Group of giraffes in the Serengeti National Park on a sunset background with rays of sunlight. African safari.

Amoureuse de la nature

Pour évoquer d’autres dimensions de cette auteure à nulle autre pareille on peut ajouter aussi que Karen Blixen dans son rapport à la Nature avait toute la noblesse du prédateur qui tue certes, mais qui sait aussi protéger et respecter son domaine. Elle aimait la chasse et elle aimait aussi les animaux et la vie animale. Ceux-ci furent toujours une source d’inspiration, voire de combats car elle fut par exemple fermement opposée à la vivisection qu’elle dénonça vivement au cours de conférences. Elle fut de même très critique à l’égard de l’enfermement des animaux dans les zoos. Très jeune on lui inculqua – son père certainement – qu’il fallait observer les animaux pour comprendre les êtres humains et qu’il n’y avait rien de plus précieux que la Nature. La description qu’elle fait de la girafe au début de « La ferme africaine » est absolument magnifique, elle dénote toute l’admiration qu’elle vouait aux beautés de la Nature : « J’ai maintes fois vu des girafes arpenter la plaine, avec leur grâce incomparable, quasi végétative, comme s’il ne s’agissait pas d’un troupeau d’animaux mais d’une famille de rares fleurs colossales tachetées et montées sur de hautes tiges ». Aller en Afrique et voir des girafes avec cette phrase de Karen Blixen dans la tête donne une image encore plus poétique des immensités sauvages que l’on y découvre! Si vous participez aux safaris africains organisés par Voyages Lambert, nous saurons vous le rappeler! Karen Blixen n’aimait pas que les animaux, elle aimait aussi les gens, certains gens. Elle aimait les Kikuyus, elle admirait les Masaï, peuple de fiers guerriers qui faisaient vibrer sons sens de l’honneur et plus tard dans sa vie elle aimait les artistes car elle soutint de nombreux jeunes écrivains et intellectuels danois. Elle aimait aussi les rebelles, les nomades, les gens libres et aventureux qui, comme elle, rejetaient les normes bourgeoises et les convenances guindées.

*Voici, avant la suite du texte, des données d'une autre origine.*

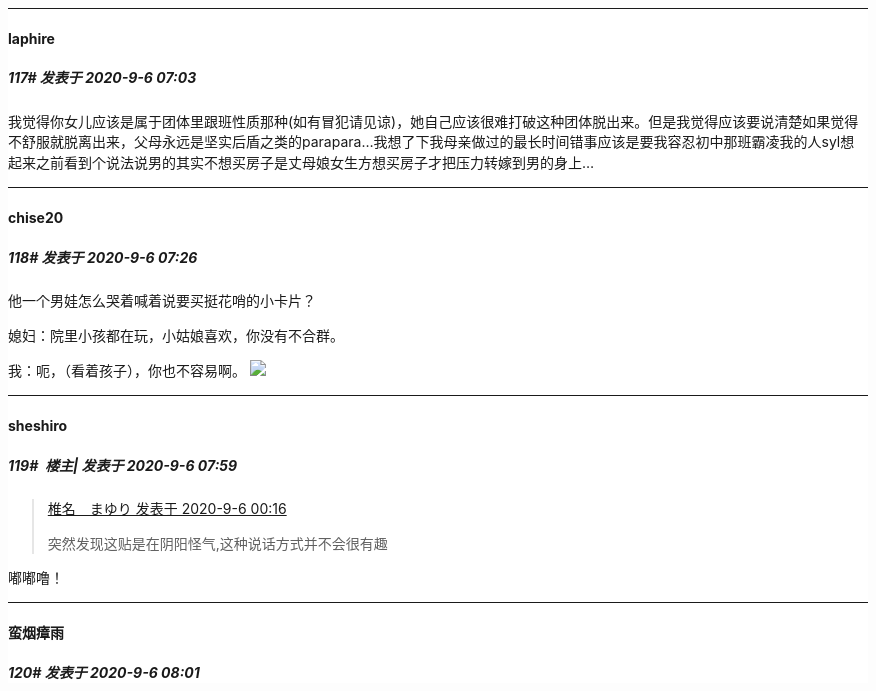 





-----

####  laphire  
##### 117#       发表于 2020-9-6 07:03




我觉得你女儿应该是属于团体里跟班性质那种(如有冒犯请见谅)，她自己应该很难打破这种团体脱出来。但是我觉得应该要说清楚如果觉得不舒服就脱离出来，父母永远是坚实后盾之类的parapara…我想了下我母亲做过的最长时间错事应该是要我容忍初中那班霸凌我的人syl想起来之前看到个说法说男的其实不想买房子是丈母娘女生方想买房子才把压力转嫁到男的身上…







-----

####  chise20  
##### 118#       发表于 2020-9-6 07:26




他一个男娃怎么哭着喊着说要买挺花哨的小卡片？

媳妇：院里小孩都在玩，小姑娘喜欢，你没有不合群。

我：呃，（看着孩子），你也不容易啊。
<img src="https://static.saraba1st.com/image/smiley/face2017/001.png" referrerpolicy="no-referrer">







-----

####  sheshiro  
##### 119#         楼主| 发表于 2020-9-6 07:59



<blockquote><a href="httphttps://bbs.saraba1st.com/2b/forum.php?mod=redirect&amp;goto=findpost&amp;pid=48652509&amp;ptid=1958378" target="_blank">椎名　まゆり 发表于 2020-9-6 00:16</a>

突然发现这贴是在阴阳怪气,这种说话方式并不会很有趣</blockquote>
嘟嘟噜！







-----

####  蛮烟瘴雨  
##### 120#       发表于 2020-9-6 08:01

Pour en revenir à l’Afrique, Karen Blixen fut un témoin extraordinaire qui a vu ce continent entrer en contact avec la civilisation occidentale et qui a été le témoin des résultats absolument terribles de cette rencontre. Elle en a beaucoup souffert, elle en a parlé. Elle a même été accusée d’être « pro-native » (ce dont elle était très fière!), de défendre les autochtones de la colonisation aveugle et arrogante. Une colonisation pour laquelle elle ressentit une grande culpabilité car elle fut malgré tout participante au mouvement avec sa plantation de café. Ce qu’elle aimait dans l’Afrique c’était l’authenticité du pays et des peuples qui y vivaient. Et ce sont les mêmes valeurs que Voyages Lambert met en avant lorsqu’il s’agit d’organiser un voyage quel qu’il soit, en Afrique ou ailleurs!